Relaxing standards
After 10 minutes with List, I’m convinced that my messy basement is holding me back. But there’s a nagging voice in my head. Isn’t clearing my house to improve my self-esteem like dieting my way to happiness? Not unlike being pressured to achieve physical perfection, women are bombarded by messages to get organized, precisely at the stage of life when they’ve made peace with their bodies. Decluttering is a multi-billion dollar industry, marketed primarily to women — and driven by shame. “You hear it from your boss and your colleagues,” says Freedman, “and you can’t turn off the TV without hearing it from Oprah: ‘If you aren’t straightening yourself out all the time, what kind of failure are you?’”

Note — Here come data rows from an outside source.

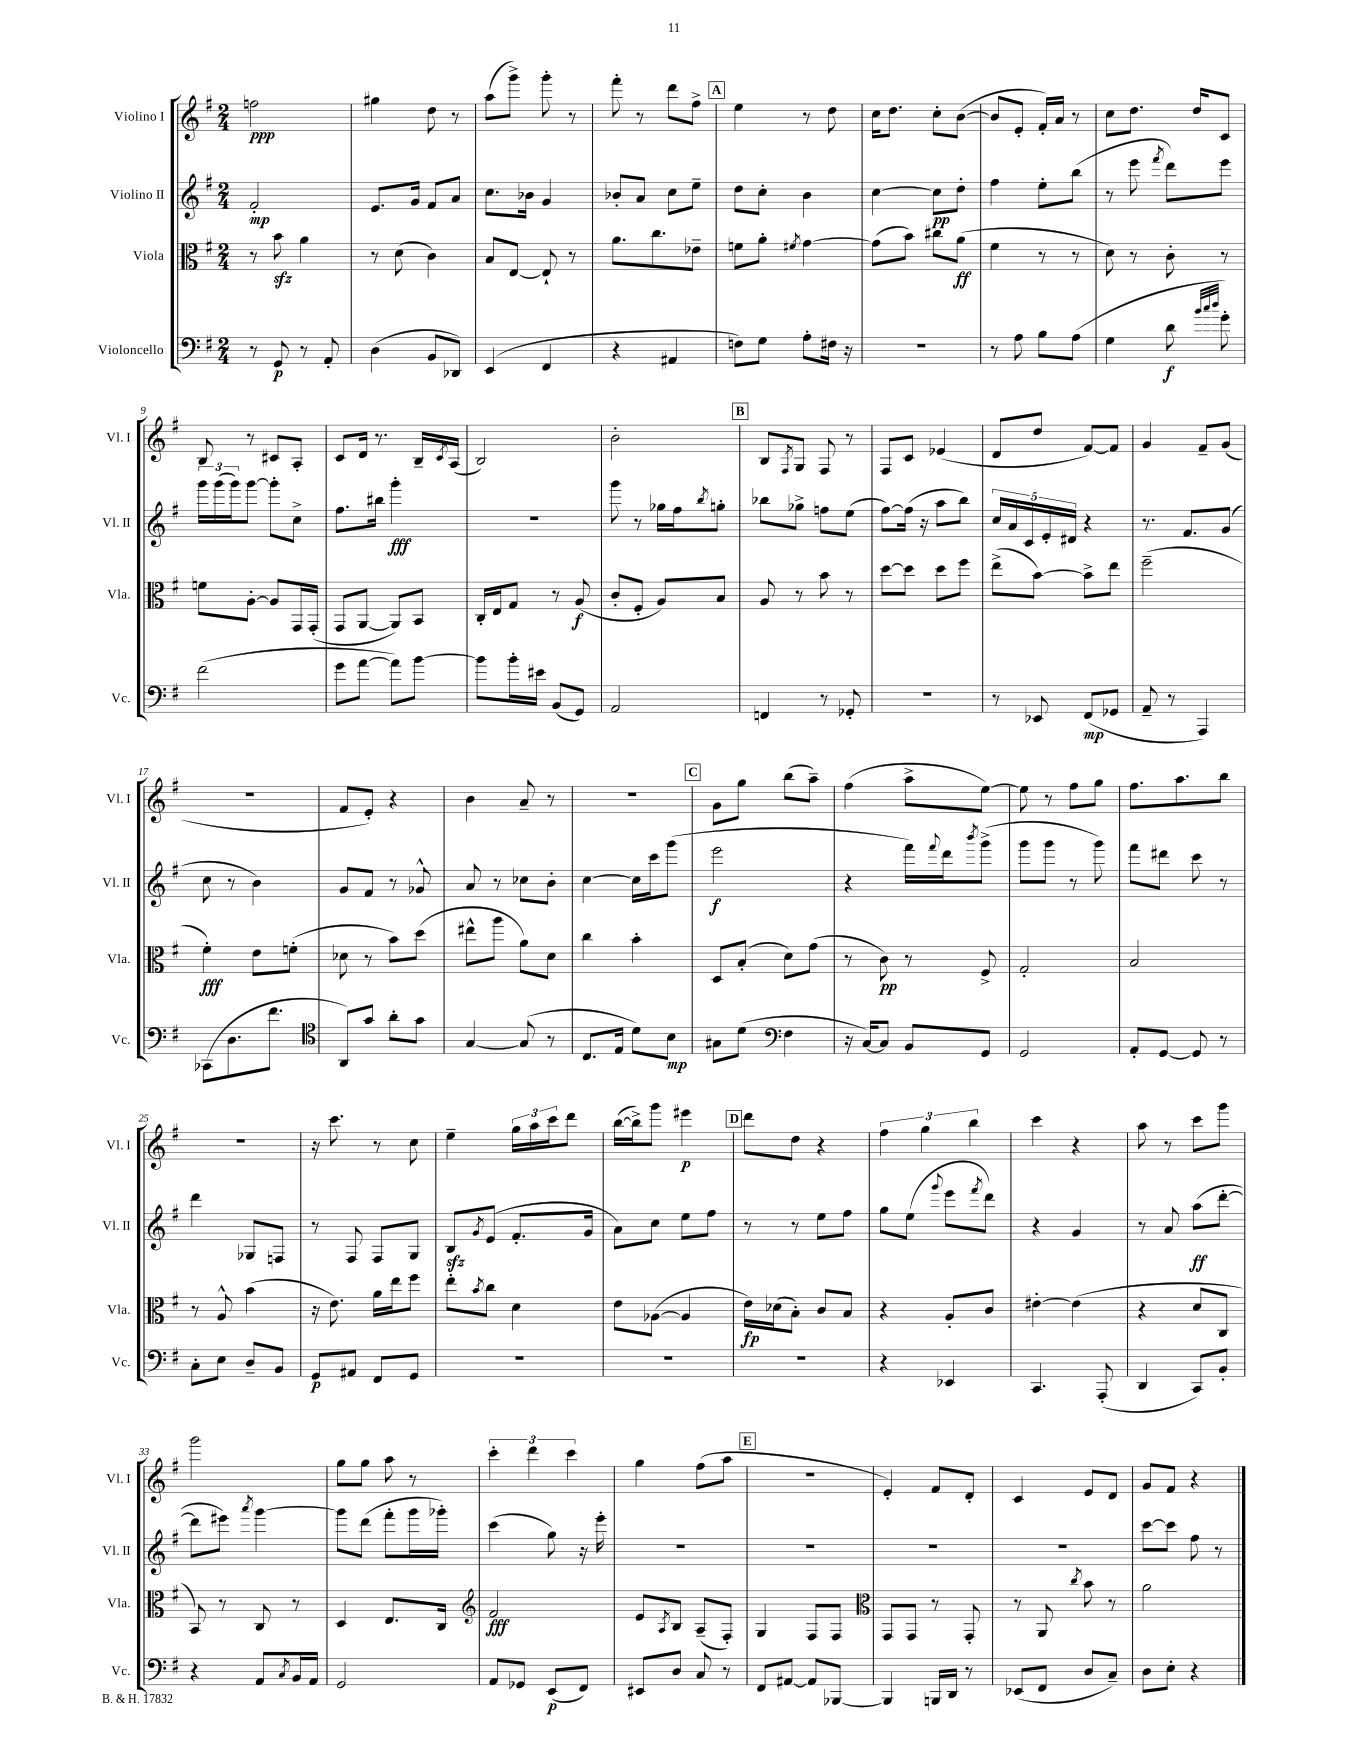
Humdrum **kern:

**kern	**dynam	**kern	**dynam	**kern	**dynam	**kern	**dynam
*part4	*part4	*part3	*part3	*part2	*part2	*part1	*part1
*staff4	*staff4	*staff3	*staff3	*staff2	*staff2	*staff1	*staff1
*I"Violoncello	*	*I"Viola	*	*I"Violino II	*	*I"Violino I	*
*I'Vc.	*	*I'Vla.	*	*I'Vl. II	*	*I'Vl. I	*
*clefF4	*	*clefC3	*	*clefG2	*	*clefG2	*
*k[f#]	*	*k[f#]	*	*k[f#]	*	*k[f#]	*
*M2/4	*	*M2/4	*	*M2/4	*	*M2/4	*
=1	=1	=1	=1	=1	=1	=1	=1
8r	.	8r	.	2f#'/	mp	2ffn\	ppp
8GG/	p	8bzz\	.	.	.	.	.
8r	.	4a\	.	.	.	.	.
8AA'/	.	.	.	.	.	.	.
=2	=2	=2	=2	=2	=2	=2	=2
(4D\	.	8r	.	8.e/L	.	4gg#X\	.
.	.	(8d\	.	.	.	.	.
.	.	.	.	16g/Jk	.	.	.
8BB/L	.	4c\)	.	8f#/L	.	8dd\	.
8DD-X/J)	.	.	.	8a/J	.	8r	.
=3	=3	=3	=3	=3	=3	=3	=3
(4EE/	.	8B/L	.	8.cc\L	.	(8aa\L	.
.	.	[8E/J	.	.	.	8ggg^\J)	.
.	.	.	.	16b-X\Jk	.	.	.
4FF#/	.	8E`/]	.	4g/	.	8ggg'\	.
.	.	8r	.	.	.	8r	.
=4	=4	=4	=4	=4	=4	=4	=4
4r	.	8.a\L	.	8b-X'/L	.	8fff#'\	.
.	.	.	.	8a/J	.	8r	.
.	.	8.cc\	.	.	.	.	.
4AA#X/	.	.	.	8cc\L	.	8ddd\L	.
.	.	8e-X~\J	.	8ee~\J	.	8ff#^\J	.
!!LO:REH:place=s1:t=A
=5	=5	=5	=5	=5	=5	=5	=5
8Fn\L)	.	8fn\L	.	8dd\L	.	4ee\	.
8G\J	.	8a'\J	.	8cc'\J	.	.	.
.	.	8qf#X/	.	.	.	.	.
8A'\L	.	[4g\	.	4b\	.	8r	.
16F#X\Jk	.	.	.	.	.	8dd\	.
16r	.	.	.	.	.	.	.
=6	=6	=6	=6	=6	=6	=6	=6
2r	.	(8g\L]	.	[4cc\	.	16cc\KL	.
.	.	.	.	.	.	8.dd\J	.
.	.	8b\J)	.	.	.	.	.
.	.	8cc#X\L	.	8cc\L]	pp	8cc'\L	.
.	.	(8a\J	ff	8dd'\J	.	([8b\J	.
=7	=7	=7	=7	=7	=7	=7	=7
8r	.	4f#\	.	4ff#\	.	8b/L]	.
8A\	.	.	.	.	.	8e'/J	.
8B\L	.	8r	.	8ee'\L	.	16f#'/LL)	.
.	.	.	.	.	.	16a/JJ	.
(8A\J	.	8r	.	(8bb\J	.	8r	.
=8	=8	=8	=8	=8	=8	=8	=8
4G\	.	8d\)	.	8r	.	8cc\L	.
.	.	8r	.	8eee\	.	8.dd\J	.
.	.	.	.	8qfff#/	.	.	.
8d\	f	8c'\	.	8ddd\L)	.	.	.
.	.	.	.	.	.	16dd/KL	.
32qqb/LLL	.	.	.	.	.	.	.
32qqcc/	.	.	.	.	.	.	.
32qqdd/JJJ	.	.	.	.	.	.	.
8g'\)	.	8r	.	8eee\J	.	8c/J	.
!!LO:LB:g=z
=9	=9	=9	=9	=9	=9	=9	=9
(2f#\	.	8fn\L	.	24ggg\LL	.	8B/	.
.	.	.	.	(24ggg\	.	.	.
.	.	.	.	24ggg\J)	.	.	.
.	.	[8A'\J	.	[8ggg\J	.	8r	.
.	.	8A/L]	.	8ggg'\L]	.	8c#X/L	.
.	.	16GG/L	.	8cc^\J	.	8A'/J	.
.	.	(16GG'/JJ	.	.	.	.	.
=10	=10	=10	=10	=10	=10	=10	=10
8g\L	.	8GG/L	.	8.ff#\L	.	8c/L	.
[8a\J	.	[8AA/J	.	.	.	16d/Jk	.
.	.	.	.	16bb#X\Jk	.	8.r	.
8a\L])	.	8AA/L])	.	4ggg'\	fff	.	.
[8b\J	.	8BB/J	.	.	.	16B~/LL	.
.	.	.	.	.	.	8qc/	.
.	.	.	.	.	.	(16A/JJ	.
=11	=11	=11	=11	=11	=11	=11	=11
8b\L]	.	16C'/LL	.	2r	.	2B/)	.
.	.	16E/J	.	.	.	.	.
16b'\L	.	8G/J	.	.	.	.	.
16e#X\JJ	.	.	.	.	.	.	.
(8BB/L	.	8r	.	.	.	.	.
8GG/J)	.	(8A/	f	.	.	.	.
=12	=12	=12	=12	=12	=12	=12	=12
2AA/	.	8c'/L	.	8ggg\	.	2b'\	.
.	.	8F#'/J	.	8r	.	.	.
.	.	8A/L)	.	16gg-X\LL	.	.	.
.	.	.	.	16ff#\J	.	.	.
.	.	.	.	8qbb/	.	.	.
.	.	8B/J	.	8ggn'\J	.	.	.
!!LO:REH:place=s1:t=B
=13	=13	=13	=13	=13	=13	=13	=13
4FFn/	.	8A/	.	8bb-X\L	.	8B/L	.
.	.	.	.	.	.	8qF#/	.
.	.	8r	.	8gg-X^\J	.	8G/J	.
8r	.	8b\	.	8ffn\L	.	8F#/	.
8GG-X'/	.	8r	.	(8ee\J	.	8r	.
=14	=14	=14	=14	=14	=14	=14	=14
2r	.	[8dd\L	.	[8ff#\L)	.	8F#/L	.
.	.	8dd\J]	.	(16ff#\Jk]	.	8c/J	.
.	.	.	.	16r	.	.	.
.	.	8dd\L	.	8aa\L	.	(4e-X/	.
.	.	8ff#\J	.	8bb\J)	.	.	.
=15	=15	=15	=15	=15	=15	=15	=15
8r	.	(8ee^\L	.	20cc/LL	.	8d/L	.
.	.	.	.	20a/	.	.	.
.	.	.	.	20c/	.	.	.
8EE-X/	.	[8b\J)	.	.	.	8dd/J	.
.	.	.	.	20e'/	.	.	.
.	.	.	.	20d#X/JJ	.	.	.
(8FF#/L	mp	8b^\L]	.	4r	.	[8f#/L)	.
8GG-X/J	.	8ee\J	.	.	.	8f#/J]	.
=16	=16	=16	=16	=16	=16	=16	=16
8AA~/	.	(2ff#~\	.	8.r	.	4g/	.
8r	.	.	.	.	.	.	.
.	.	.	.	8.f#/L	.	.	.
4AAA/)	.	.	.	.	.	8f#~/L	.
.	.	.	.	(8g/J	.	(8g/J	.
!!LO:LB:g=z
=17	=17	=17	=17	=17	=17	=17	=17
(8CC-X\L	.	4f#'\)	fff	8cc\	.	2r	.
8.D\	.	.	.	8r	.	.	.
.	.	8e\L	.	4b\)	.	.	.
8.f#\J	.	.	.	.	.	.	.
.	.	(8fn'\J	.	.	.	.	.
=18	=18	=18	=18	=18	=18	=18	=18
*clefC4	*	*	*	*	*	*	*
8AA/L)	.	8d-X\	.	8g/L	.	8f#/L	.
8g/J	.	8r	.	8f#/J	.	8e'/J)	.
8a'\L	.	8b\L)	.	8r	.	4r	.
8g\J	.	(8dd\J	.	8g-X^^/	.	.	.
=19	=19	=19	=19	=19	=19	=19	=19
[4G/	.	8ee#X^^\L	.	8a/	.	4b\	.
.	.	8aa\J	.	8r	.	.	.
(8G/]	.	8a\L)	.	8cc-X\L	.	8a~/	.
8r	.	8d\J	.	8b'\J	.	8r	.
=20	=20	=20	=20	=20	=20	=20	=20
8.C/L	.	4cc\	.	[4cc\	.	2r	.
16E/Jk	.	.	.	.	.	.	.
8d\L)	.	4b'\	.	16cc\LL]	.	.	.
.	.	.	.	16ccc\J	.	.	.
8B\J	mp	.	.	(8ggg\J	.	.	.
!!LO:REH:place=s1:t=C
=21	=21	=21	=21	=21	=21	=21	=21
8G#X\L	.	8D/L	.	2eee\	f	8g\L	.
(8d\J	.	(8B'/J	.	.	.	8gg\J	.
*clefF4	*	*	*	*	*	*	*
4F#\	.	8d\L)	.	.	.	(8bb\L	.
.	.	(8g\J	.	.	.	8aa~\J)	.
=22	=22	=22	=22	=22	=22	=22	=22
16r	.	8r	.	4r	.	(4ff#\	.
[16C/KL)	.	.	.	.	.	.	.
8C/J]	.	8c\)	pp	.	.	.	.
8BB/L	.	8r	.	16fff#\LL)	.	8aa^\L	.
.	.	.	.	8qqfff#/	.	.	.
.	.	.	.	16ddd\J	.	.	.
.	.	.	.	8qbbb/	.	.	.
8GG/J	.	8F#^/	.	(8ggg^\J	.	[8ee\J)	.
=23	=23	=23	=23	=23	=23	=23	=23
2GG/	.	2G'/	.	8ggg\L	.	8ee\]	.
.	.	.	.	8ggg\J	.	8r	.
.	.	.	.	8r	.	8ff#\L	.
.	.	.	.	8ggg\)	.	8gg\J	.
=24	=24	=24	=24	=24	=24	=24	=24
8AA'/L	.	2B/	.	8fff#\L	.	8.ff#\L	.
[8GG/J	.	.	.	8ddd#X\J	.	.	.
.	.	.	.	.	.	8.aa\	.
8GG/]	.	.	.	8ccc\	.	.	.
8r	.	.	.	8r	.	8bb\J	.
!!LO:LB:g=z
=25	=25	=25	=25	=25	=25	=25	=25
8C'\L	.	8r	.	4ddd\	.	2r	.
8E\J	.	8A^^/	.	.	.	.	.
8D~/L	.	(4b\	.	8G-X/L	.	.	.
8BB/J	.	.	.	8Fn/J	.	.	.
=26	=26	=26	=26	=26	=26	=26	=26
8GG/L	p	16r	.	8r	.	16r	.
.	.	8.e\)	.	.	.	8.ccc\	.
8AA#X/J	.	.	.	8F#/	.	.	.
8FF#/L	.	16a\LL	.	8F#/L	.	8r	.
.	.	16ee\J	.	.	.	.	.
8GG/J	.	8ff#\J	.	8G/J	.	8cc\	.
=27	=27	=27	=27	=27	=27	=27	=27
2r	.	8ee'\L	.	8Bzz/L	.	4ee~\	.
.	.	8qb/	.	8qg/	.	.	.
.	.	8cc\J	.	(8e/J	.	.	.
.	.	4d\	.	8.f#'/L	.	24gg\LL	.
.	.	.	.	.	.	24aa\	.
.	.	.	.	.	.	24ccc\J	.
.	.	.	.	.	.	8ddd\J	.
.	.	.	.	16g/Jk	.	.	.
=28	=28	=28	=28	=28	=28	=28	=28
2r	.	8e\L	.	8a\L)	.	([16bb\LL	.
.	.	.	.	.	.	16bb^\J])	.
.	.	([8A-X\J	.	8cc\J	.	8ggg\J	.
.	.	4A-/]	.	8ee\L	.	4eee#X\	p
.	.	.	.	8ff#\J	.	.	.
!!LO:REH:place=s1:t=D
=29	=29	=29	=29	=29	=29	=29	=29
2r	.	16e\LL)	fp	8r	.	8ddd\L	.
.	.	(16d-X\J	.	.	.	.	.
.	.	8B'\J)	.	8r	.	8dd\J	.
.	.	8c/L	.	8ee\L	.	4r	.
.	.	8B/J	.	8ff#\J	.	.	.
=30	=30	=30	=30	=30	=30	=30	=30
4r	.	4r	.	8gg\L	.	6ff#\	.
.	.	.	.	(8ee\J	.	.	.
.	.	.	.	.	.	6gg\	.
.	.	.	.	8qqggg/	.	.	.
4EE-X/	.	8A'/L	.	8eee\L	.	.	.
.	.	.	.	.	.	6bb\	.
.	.	.	.	8qfff#/	.	.	.
.	.	8c/J	.	8ddd\J)	.	.	.
=31	=31	=31	=31	=31	=31	=31	=31
4.CC/	.	[4e#X'\	.	4r	.	4ccc\	.
.	.	(4e#\]	.	4g/	.	4r	.
(8AAA'/	.	.	.	.	.	.	.
=32	=32	=32	=32	=32	=32	=32	=32
4DD/	.	4r	.	8r	.	8aa\	.
.	.	.	.	8a/	.	8r	.
8CC/L)	.	8d/L	.	(8aa\L	ff	8ccc\L	.
8BB'/J	.	8C/J	.	[8ddd'\J	.	8ggg\J	.
!!LO:LB:g=z
=33	=33	=33	=33	=33	=33	=33	=33
4r	.	8BB/)	.	8ddd\L]	.	2ggg\	.
.	.	8r	.	8eee#X\J)	.	.	.
.	.	.	.	8qaaa/	.	.	.
8AA/L	.	8C/	.	[4ggg\	.	.	.
8qC/	.	.	.	.	.	.	.
16BB/L	.	8r	.	.	.	.	.
16AA/JJ	.	.	.	.	.	.	.
=34	=34	=34	=34	=34	=34	=34	=34
2GG/	.	4D/	.	8ggg\L]	.	8gg\L	.
.	.	.	.	(8ddd\J	.	8gg\J	.
.	.	8.E/L	.	8fff#'\L	.	8aa\	.
.	.	.	.	16ggg\L	.	8r	.
.	.	16C/Jk	.	16ggg-X'\JJ)	.	.	.
=35	=35	=35	=35	=35	=35	=35	=35
*	*	*clefG2	*	*	*	*	*
8AA/L	.	2f#/	fff	(4ccc\	.	6ccc'\	.
8GG-X/J	.	.	.	.	.	.	.
.	.	.	.	.	.	6ddd\	.
(8EE/L	p	.	.	8gg\)	.	.	.
.	.	.	.	.	.	6ccc\	.
8FF#/J)	.	.	.	16r	.	.	.
.	.	.	.	16eee'\	.	.	.
=36	=36	=36	=36	=36	=36	=36	=36
8EE#X/L	.	8e/L	.	2r	.	4gg\	.
.	.	8qA/	.	.	.	.	.
8D/J	.	8B/J	.	.	.	.	.
8C/	.	(8A~/L	.	.	.	(8ff#\L	.
8r	.	8F#'/J)	.	.	.	8aa\J	.
!!LO:REH:place=s1:t=E
=37	=37	=37	=37	=37	=37	=37	=37
8FF#/L	.	4G/	.	2r	.	2r	.
[8AA#X/J	.	.	.	.	.	.	.
8AA#/L]	.	8F#/L	.	.	.	.	.
[8BBB-X/J	.	8F#/J	.	.	.	.	.
=38	=38	=38	=38	=38	=38	=38	=38
*	*	*clefC3	*	*	*	*	*
4BBB-/]	.	8GG/L	.	2r	.	4e'/)	.
.	.	8GG/J	.	.	.	.	.
16BBBn/LL	.	8r	.	.	.	8f#/L	.
16DD/JJ	.	.	.	.	.	.	.
8r	.	8GG'/	.	.	.	8d'/J	.
=39	=39	=39	=39	=39	=39	=39	=39
(8EE-X/L	.	8r	.	2r	.	4c/	.
8FF#/J	.	8AA/	.	.	.	.	.
.	.	8qcc/	.	.	.	.	.
8D/L	.	8b\	.	.	.	8e/L	.
8C~/J)	.	8r	.	.	.	8d/J	.
=40	=40	=40	=40	=40	=40	=40	=40
8D\L	.	2a\	.	[8ccc\L	.	8g/L	.
8E'\J	.	.	.	8ccc\J]	.	8f#/J	.
4r	.	.	.	8ff#\	.	4r	.
.	.	.	.	8r	.	.	.
==	==	==	==	==	==	==	==
*-	*-	*-	*-	*-	*-	*-	*-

Until we finally shacked up, my man and I had functioned — separately — as joyfully cluttered individuals, holed up at our desks with our respective teetering piles, and blithely indifferent to the chaos, interrupting our work with random short bursts of housekeeping. I cooked full meals only on alternate weeks when my daughter was with me. Life was chaotic — but also full and productive.
Now we were merging households, forging a new domestic entity with my daughter who, on the cusp of 13, was a vigorous jumble of lip balm, books and hair accessories. We would have to be organized. We would have to be tidy. I bought Cheryl Mendelson’s book Home Comforts: The Art & Science of Keeping House and made detailed lists of chores: daily, weekly and monthly. I mopped, I took up ironing, I nagged — and fell into bed exhausted. My daughter was confused by the new regime after years of good-natured, laissez-faire homemaking. My partner was irritated. In retrospect, I made us miserable.
What a tidy life looks like
I wondered what life might be like if being tidy was second nature. So I asked Jo-Anna Ash, a 50-year-old Edmontonian with a warm laugh and a daily routine that verges on compulsive: She won’t leave a dish dirty, vacuums daily, and matches the Kleenex box to the bedding. When they were in elementary school, her kids had colour-coded file trays by the kitchen door. Highly organized since she was a child, it’s only in the past five years that she has, as Ash puts it, become “obsessed with decluttering.” While her teenage sons joke that the house looks as though no one lives there, Ash says she feels pressure to constantly get rid of things. “I’d feel bombarded if I didn’t keep up with it. When I go to someone’s house with stuff in it, I feel claustrophobic.”
Hellen Buttigieg, also the mother of two teenagers, is a 45-year-old professional organizer and life coach in Oakville, Ont., and host of the HGTV show Neat. I ask if it’s possible to be too organized. “Yeah, it’s called OCD,” she laughs, adding no one comes to her saying they’re too organized. But then she’s suddenly serious. “What you’re talking about is perfectionism, which is something I struggled with for years. There is a point of diminishing returns.” Buttigieg happily admits her house is far from magazine-perfect. “I’m always up front about that. Once you have kids, you relax a little.”